> [GIVEN TEXT]
India has long maintained a balanced approached in the region. New Delhi is comfortable without much moral or ethical conundrum of who rules states in the larger Middle East region as long as its own large diaspora is protected. A sudden collapse, such as the one witnessed in Yemen recently where India orchestrated a large evacuation operation by air and water, is perhaps its biggest lingering headache. New Delhi has held good relations with all, whether it is Saddam Hussein’s Iraq, Bashar al-Assad’s Syria or Ayatollah Khamenei’s Iran. New Delhi’s base argument is not intertwined in any long-term “plan,” but on the principles of maintaining stability in the region, whether that is via dictatorship or democracy, so as to protect its 8 million plus people, their remittances to India worth more than $40 billion every year, and the security of India’s oil supplies, as it imports more than 70 percent of its requirements from abroad and most of it coming from the Gulf states and Iran.

It is extremely unlikely that India would any military aid to the Kurds in their fight against ISIS. However, it is more than probable that humanitarian aid in the form of medicines, tents, portable housing, food and other support could be initiated in the future directly with Erbil instead of going through the UN, specifically as ISIS’s hold on that part of Iraq rapidly dwindles and more so with the Development Partnership Administration (DPA), India’s answer to USAID and UK’s DFID, signing up with other agencies such as the U.S.-based Millennium Challenge Corporation to exclusively provide aidto third world nations. Beyond this, under the government of Prime Minister Narendra Modi, India has also been proactive in marketing itself as a “friend” of poor nations, using the Indian Air Force as a soft-power tool by flying in aid to countries hit by natural disaster, from Nepal to Fiji.

> [MATERIAL PROVIDED]
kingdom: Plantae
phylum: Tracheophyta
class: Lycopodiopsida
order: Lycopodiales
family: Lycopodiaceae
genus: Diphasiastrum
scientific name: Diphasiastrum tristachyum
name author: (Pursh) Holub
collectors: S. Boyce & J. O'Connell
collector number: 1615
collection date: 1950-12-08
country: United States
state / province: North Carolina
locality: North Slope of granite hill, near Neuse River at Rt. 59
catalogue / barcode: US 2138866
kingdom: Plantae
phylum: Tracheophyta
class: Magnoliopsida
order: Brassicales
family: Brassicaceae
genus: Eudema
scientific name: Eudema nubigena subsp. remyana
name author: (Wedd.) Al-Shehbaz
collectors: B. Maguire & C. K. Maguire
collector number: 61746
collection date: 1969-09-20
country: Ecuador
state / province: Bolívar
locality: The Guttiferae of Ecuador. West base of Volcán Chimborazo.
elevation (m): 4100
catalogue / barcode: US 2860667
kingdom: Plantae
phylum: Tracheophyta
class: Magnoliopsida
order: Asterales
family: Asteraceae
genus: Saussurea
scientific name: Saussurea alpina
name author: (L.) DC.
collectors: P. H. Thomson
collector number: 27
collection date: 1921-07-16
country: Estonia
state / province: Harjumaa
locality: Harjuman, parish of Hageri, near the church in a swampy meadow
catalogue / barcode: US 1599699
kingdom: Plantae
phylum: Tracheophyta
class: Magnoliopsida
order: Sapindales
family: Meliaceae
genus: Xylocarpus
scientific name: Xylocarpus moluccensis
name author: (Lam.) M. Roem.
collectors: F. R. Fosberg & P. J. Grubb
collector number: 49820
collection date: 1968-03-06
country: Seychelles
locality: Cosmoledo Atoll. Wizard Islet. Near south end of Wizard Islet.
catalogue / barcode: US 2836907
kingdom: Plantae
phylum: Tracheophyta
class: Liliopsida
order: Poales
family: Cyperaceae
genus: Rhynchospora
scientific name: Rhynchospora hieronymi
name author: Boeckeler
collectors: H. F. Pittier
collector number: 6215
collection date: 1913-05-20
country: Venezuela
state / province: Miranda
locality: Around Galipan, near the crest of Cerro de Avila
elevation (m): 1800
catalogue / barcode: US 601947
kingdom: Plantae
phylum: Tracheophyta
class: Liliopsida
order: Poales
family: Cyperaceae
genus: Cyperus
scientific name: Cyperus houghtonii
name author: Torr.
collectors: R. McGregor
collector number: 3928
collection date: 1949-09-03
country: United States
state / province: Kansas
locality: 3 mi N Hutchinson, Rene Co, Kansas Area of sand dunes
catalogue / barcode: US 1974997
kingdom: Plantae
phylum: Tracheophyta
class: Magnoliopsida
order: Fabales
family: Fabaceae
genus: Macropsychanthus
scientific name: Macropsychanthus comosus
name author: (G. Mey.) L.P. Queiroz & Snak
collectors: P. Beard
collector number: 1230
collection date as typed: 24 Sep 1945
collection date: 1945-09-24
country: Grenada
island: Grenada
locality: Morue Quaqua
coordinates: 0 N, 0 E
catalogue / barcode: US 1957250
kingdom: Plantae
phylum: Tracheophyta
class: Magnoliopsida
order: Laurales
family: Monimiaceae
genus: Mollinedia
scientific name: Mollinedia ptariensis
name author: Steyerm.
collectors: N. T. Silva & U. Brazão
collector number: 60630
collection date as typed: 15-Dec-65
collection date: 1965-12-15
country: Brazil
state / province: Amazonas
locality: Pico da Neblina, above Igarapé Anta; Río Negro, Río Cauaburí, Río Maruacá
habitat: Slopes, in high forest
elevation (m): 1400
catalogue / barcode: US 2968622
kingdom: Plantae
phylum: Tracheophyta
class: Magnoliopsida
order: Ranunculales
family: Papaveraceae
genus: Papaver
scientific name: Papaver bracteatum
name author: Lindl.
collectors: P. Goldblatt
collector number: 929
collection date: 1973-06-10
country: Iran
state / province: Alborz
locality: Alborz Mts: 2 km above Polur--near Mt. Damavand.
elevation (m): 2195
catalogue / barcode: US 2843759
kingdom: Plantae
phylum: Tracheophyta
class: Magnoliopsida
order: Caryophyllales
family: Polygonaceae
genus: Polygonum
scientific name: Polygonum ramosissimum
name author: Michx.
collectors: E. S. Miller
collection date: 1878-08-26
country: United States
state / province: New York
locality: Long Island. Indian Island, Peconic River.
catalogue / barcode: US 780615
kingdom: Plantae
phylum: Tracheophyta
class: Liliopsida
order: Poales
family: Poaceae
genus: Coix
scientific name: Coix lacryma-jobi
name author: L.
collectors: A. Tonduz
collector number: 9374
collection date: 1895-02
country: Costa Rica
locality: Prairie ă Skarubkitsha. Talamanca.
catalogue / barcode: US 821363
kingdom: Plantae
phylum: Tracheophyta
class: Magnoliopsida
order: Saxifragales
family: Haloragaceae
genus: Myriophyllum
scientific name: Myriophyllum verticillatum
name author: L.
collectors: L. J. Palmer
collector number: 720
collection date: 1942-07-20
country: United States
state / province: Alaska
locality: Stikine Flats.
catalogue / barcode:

> [TASK 1]
Answer these questions using the passage on India's approach to the Middle East.
(a) According to the passage, how many of India's people live in the region?
(b) What share of its oil requirements does India import from abroad?
(c) Which body does the passage call India's answer to USAID and the UK's DFID?
> [TASK 2] Carry on the passage on India's approach to the Middle East, beginning after its final sentence.

> [WRITTEN REPLY 1]
(a) More than 8 million.
(b) More than 70 percent.
(c) The Development Partnership Administration (DPA).

> [WRITTEN REPLY 2]
India’s approach to the Kurds could mirror its approach in Afghanistan. While it is going to stay away from taking a stance on the issue of a Kurdish push for an independent state, it will provide developmental aid and projects in areas that will help build India’s image as a force of positivity and a country doing good for the people. This, then, automatically means that KRG’s calls for military assistance against ISIS will not find many takers on Raisina Hill. And that is a tried-and-tested foreign policy status quo India seems comfortable with in the Middle East.

Kabir Taneja is a journalist and researcher specializing in foreign affairs, energy security, and defense.

A balanced article .... as I said, on the face of it, the Hindu will hold his cards close to his chest. And smile at all.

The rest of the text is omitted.